AWS Commandline Interface provides a --query
option to filter the command results based on JMESPath . If you haven’t already, please take a moment to go through AWS documentation on Controlling command output from the AWS CLI.
Also, the blog post Advanced AWS CLI JMESPath Query Tricks talks about it really well.
The Problem
A few months ago, I faced a problem where I had to programmatically fetch the most recent object from an S3 bucket given the bucket prefix. First, I had to figure out how to get metadata about s3 objects, specifically the last modified timestamp. Then I had to figure out how to sort these objects based on the timestamp. I knew JMESPath had sort and sort_by methods. Having never used them before, it took me some time to figure out the correct command. Here, I have attempted to explain the thought flow and process I went through to figure out the solution
Let’s solve this one step at a time.
The base command
This is the raw AWSCLI command to fetch all s3 objects matching the given prefix:
aws s3api list-objects --bucket <your bucket name> --prefix "<object prefix>"

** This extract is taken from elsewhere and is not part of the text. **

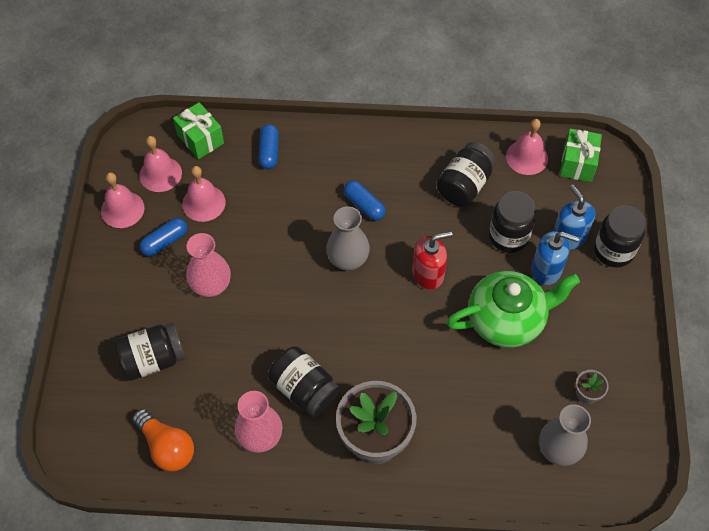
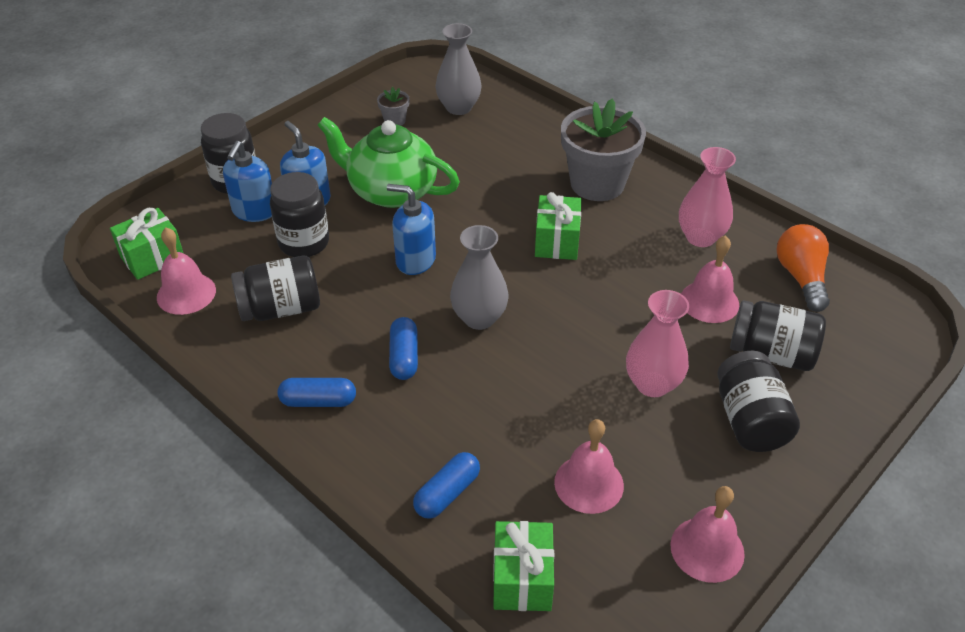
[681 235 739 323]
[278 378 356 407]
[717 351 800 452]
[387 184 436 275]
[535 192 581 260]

This provides result as shown in AWSCLI reference. An example shown here as well for convenience:
{
"Contents": [
{
"Key": "SomePrefix/MyObject1"
"LastModified": "2019-02-01T00:00:04.000Z",
"ETag": "\"445175bab9cfc988fbe495a2a49b65d5\"",
"Size": 7889,
"StorageClass": "STANDARD",
"Owner": {
"DisplayName": "my_owner-name",
"ID": "9e6b02405e2933107e2d7489d7a22ca772ae1eecf4677a27517b9ec21d248d9b"
}
},
....
]
}
JMESPath Query
Now, all we have to do is sort the list under Contents
based on LastModified
timestamp. So we add --query 'sort_by(Contents, &LastModified)
. to the command. You can find examples for sort_by method at https://jmespath.org/examples.html#using-functions . This gives us a list of objects in a sorted order. The command is now :
aws s3api list-objects --bucket <your bucket name> --prefix "<object prefix>" --query 'sort_by(Contents, &LastModified)
But we only want the most recently modified key. Now that we have a sorted list, the most recently modified key will be the last item within the list. So we pipe the output of the previous query and get the last item using [-1]
. Since we are only interested in the name of the s3 key we can refine this further to get only the key by [-1].Key
.
Finally, we have our command!
aws s3api list-objects --bucket <your bucket name> --prefix "<object prefix>" --query 'sort_by(Contents, &LastModified) | [-1].Key' --output text
Conclusion
I have used this approach to get the desired results several times in various contexts. I hope this will be useful to you too.